A question about historical method/historiography, as this pertains to reliability of sources.

A question about historical method/historiography, as this pertains to reliability of sources.

I'm interested in the history of early Christianity, particularly the early Fathers (mostly post-Apostolic, e.g., Irenaeus, Tertullian, Justin Martyr, Origen of Alexandria, Clement of Alexandria, but also some Nicene and post-Nicene guys, like Jerome, Augustine, Chrysostom etc.). These guys are oftentimes cited as reliable witnesses for legitimate apostolic tradition by Roman Catholics, Eastern Orthodox, and paleo-orthodox Protestants. I'm interested in conducting amateur historical research into these claims.

Can any of you guys direct me where to look if I wanted to research on my own, the likelihood, according to commonly accepted standards of good historical research, of these guys actually having come into contact with genuine apostolic doctrine - or perhaps, more significantly, the possibility of them having not come into contact with such doctrine (I'm a Protestant, and I've studied the issue a bit, and some of their claims seem a bit fishy to me, especially in light of many of their "traditions" being clearly false by virtually anyone's standards, for example, the claim by adherents of the Alexandrian catechetical school that the Epistle to the Hebrews was originally written in Aramaic or Hebrew, and then translated into Greek).

What kinds of factors would I have to take in mind? I'm thinking I'll have to concern myself with questions of geography - where the original disciples of Jesus (the Apostles) lived, as opposed to where the early Fathers lived, how they would have received such information, the possibility of them having not done so, information entropy, reliability of oral tradition over that long a period, etc.

For example, a poster on Alpha & Omega Ministries Apologetics Blog posted a comment of Irenaeus, that is obviously false.
Now, that the first stage of early life embraces thirty years, and that this extends onwards to the fortieth year, every one will admit; but from the fortieth and fiftieth year a man begins to decline towards old age, which our Lord possessed while He still fulfilled the office of a Teacher, even as the Gospel and all the elders testify; those who were conversant in Asia with John, the disciple of the Lord, [affirming] that John conveyed to them that information.​
(Against Heresies 2:22:5).

Irenaeus is claiming that Jesus is 50. What accounts for such error? One of the things I'm most interested in, is comparable studies of recent events, such as social or religious movements, where we have been able to detail and observe, much more intimately and accurately, how rapidly a doctrine can go astray from its original proponents, and on how wide a scale this is capable of happening in so short amount of time. I think I remember D.A. Carson also commenting in one of his works, I think his commentary on the Gospel of John, about how we do have records of how quickly disciples can depart from their teacher's original teachings. While it's intuitively plausible that, temporally and historically nearer the original source we get, we become more accurate, are there cases where it's simply not that simple, and this becomes a historically naive perspective to take, in need of restorationist approaches (for example, the exegetical work done on Scripture which contradicts the tradition of the RCC and EOC)?

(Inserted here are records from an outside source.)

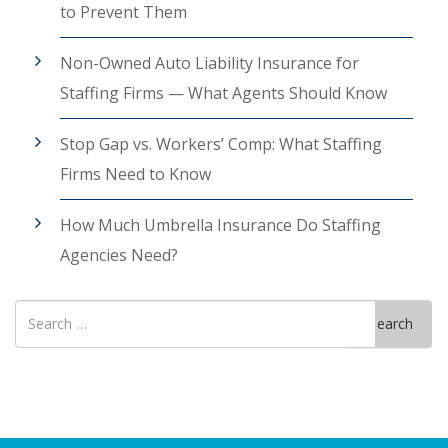
to Prevent Them
Non-Owned Auto Liability Insurance for
Staffing Firms — What Agents Should Know
Stop Gap vs. Workers’ Comp: What Staffing
Firms Need to Know
How Much Umbrella Insurance Do Staffing
Agencies Need?
Search
Search
for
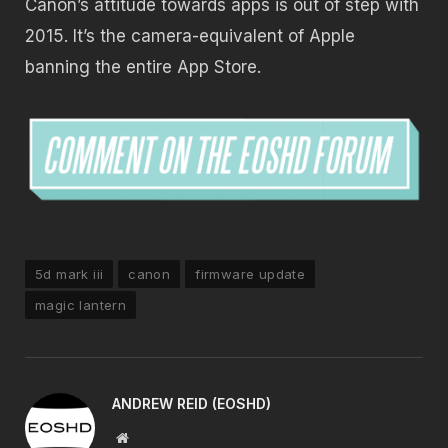
Canon’s attitude towards apps is out of step with
2015. It’s the camera-equivalent of Apple
banning the entire App Store.
5d mark iii
canon
firmware update
magic lantern
ANDREW REID (EOSHD)
Website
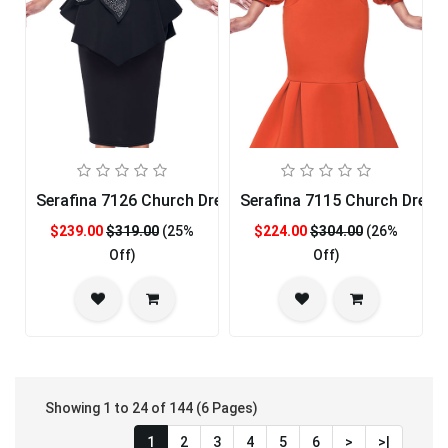
Serafina 7126 Church Dress
Serafina 7115 Church Dress
$239.00
$319.00
(25%
$224.00
$304.00
(26%
Off)
Off)
Showing 1 to 24 of 144 (6 Pages)
1
2
3
4
5
6
>
>|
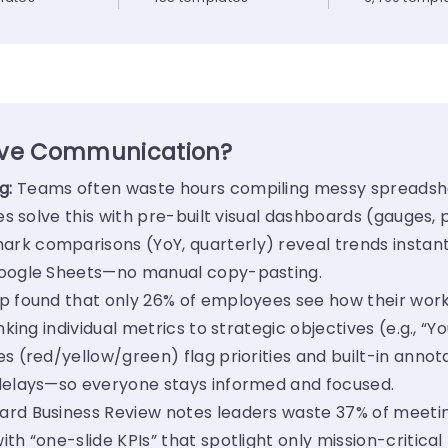
ove Communication?
g:
Teams often waste hours compiling messy spreadshe
es solve this with pre-built visual dashboards (gauges, 
rk comparisons (YoY, quarterly) reveal trends instant
Google Sheets—no manual copy-pasting.
p found that only 26% of employees see how their wor
nking individual metrics to strategic objectives (e.g., “
s (red/yellow/green) flag priorities and built-in annota
 delays—so everyone stays informed and focused.
ard Business Review notes leaders waste 37% of meetin
th “one-slide KPIs” that spotlight only mission-critical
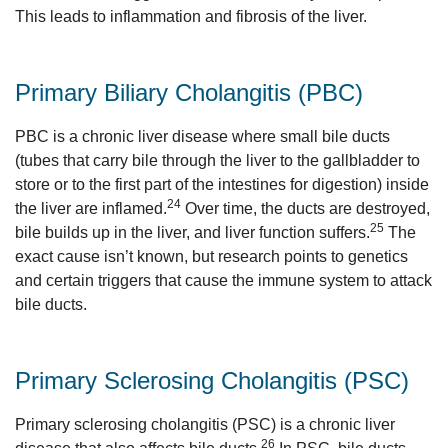
This leads to inflammation and fibrosis of the liver.
Primary Biliary Cholangitis (PBC)
PBC is a chronic liver disease where small bile ducts
(tubes that carry bile through the liver to the gallbladder to
store or to the first part of the intestines for digestion) inside
24
the liver are inflamed.
Over time, the ducts are destroyed,
25
bile builds up in the liver, and liver function suffers.
The
exact cause isn’t known, but research points to genetics
and certain triggers that cause the immune system to attack
bile ducts.
Primary Sclerosing Cholangitis (PSC)
Primary sclerosing cholangitis (PSC) is a chronic liver
26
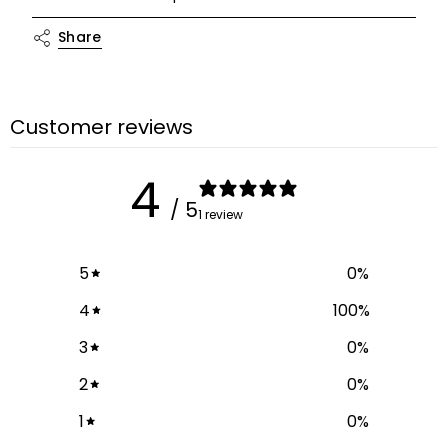
"multiples_of"=>"Increments
Share
of
{{
quantity
}}",
Customer reviews
"minimum_of"=>"Minimum
of
4
{{
/ 5
1 review
quantity
}}",
"maximum_of"=>"Maximum
5
0
%
of
4
100
%
{{
quantity
3
0
%
}}"}
2
0
%
1
0
%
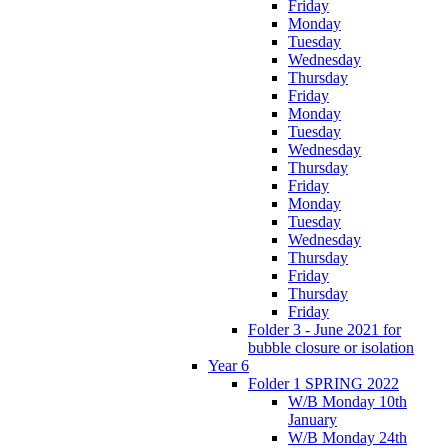
Friday
Monday
Tuesday
Wednesday
Thursday
Friday
Monday
Tuesday
Wednesday
Thursday
Friday
Monday
Tuesday
Wednesday
Thursday
Friday
Thursday
Friday
Folder 3 - June 2021 for
bubble closure or isolation
Year 6
Folder 1 SPRING 2022
W/B Monday 10th
January
W/B Monday 24th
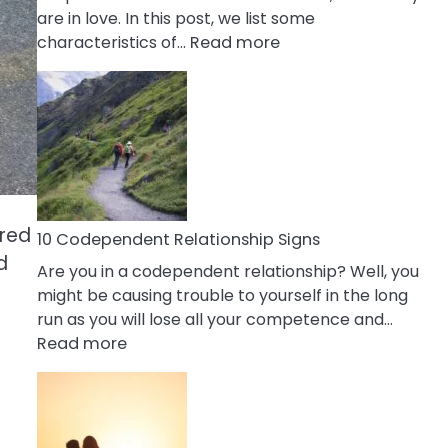
are in love. In this post, we list some
:
characteristics of…
Read more
10
Characteristics
Of
A
Gemini
Woman
In
ared
Love
10 Codependent Relationship Signs
d
Are you in a codependent relationship? Well, you
might be causing trouble to yourself in the long
run as you will lose all your competence and…
:
Read more
10
Codependent
Relationship
Signs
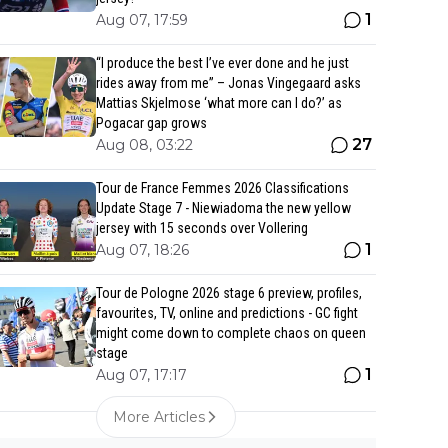
1
Aug 07, 17:59
“I produce the best I’ve ever done and he just
rides away from me” – Jonas Vingegaard asks
Mattias Skjelmose ‘what more can I do?’ as
Pogacar gap grows
27
Aug 08, 03:22
Tour de France Femmes 2026 Classifications
Update Stage 7 - Niewiadoma the new yellow
jersey with 15 seconds over Vollering
1
Aug 07, 18:26
Tour de Pologne 2026 stage 6 preview, profiles,
favourites, TV, online and predictions - GC fight
might come down to complete chaos on queen
stage
1
Aug 07, 17:17
More Articles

Is there any historiographical or historical/methodological literature which specializes in this sort've thing? Is there any literature on whether or not the ante-Nicene Fathers were (or could not have been) reliable witnesses to what the Apostles originally taught? How would I go about researching this on my own?
Last edited:
Apr 2010
Re: A question about historical method/historiography, as this pertains to reliability of sources.

It is really difficult to take anything the early Church Father's have to say with any degree of veracity. Sorry. Eusebius is an interesting source, but he cites Christian "historians" who are obviously wrong. But Eusebius is important because he had access to the Royal Roman library at Caesarea before the fall of the empire. There are few sources he mentions of note that are not available to us. In fact, it is likely that every major contemporaneous Roman and Jewish historical source from the period of Jesus' ministry to the end of the Jewish revolt is available to us to peruse (with the possible exception of Plutarch's history).
One example is Tertullian, who asserted that Emperor Tiberius, after learning of Jesus' resurrection, wanted to Roman Senate to declare him a god. Pure nonsense!
I would recommend as a good historical start, a couple of books by John Hagan, "Year of the Passover" and "Fires of Rome." All the ancient sources are reviewed and a chronology determined.
The histories developed by the majority of early Church Fathers are interesting in themselves, but hardly rigorous and probably mostly false. I think your time could be spent better on other aspect of historical Christianity.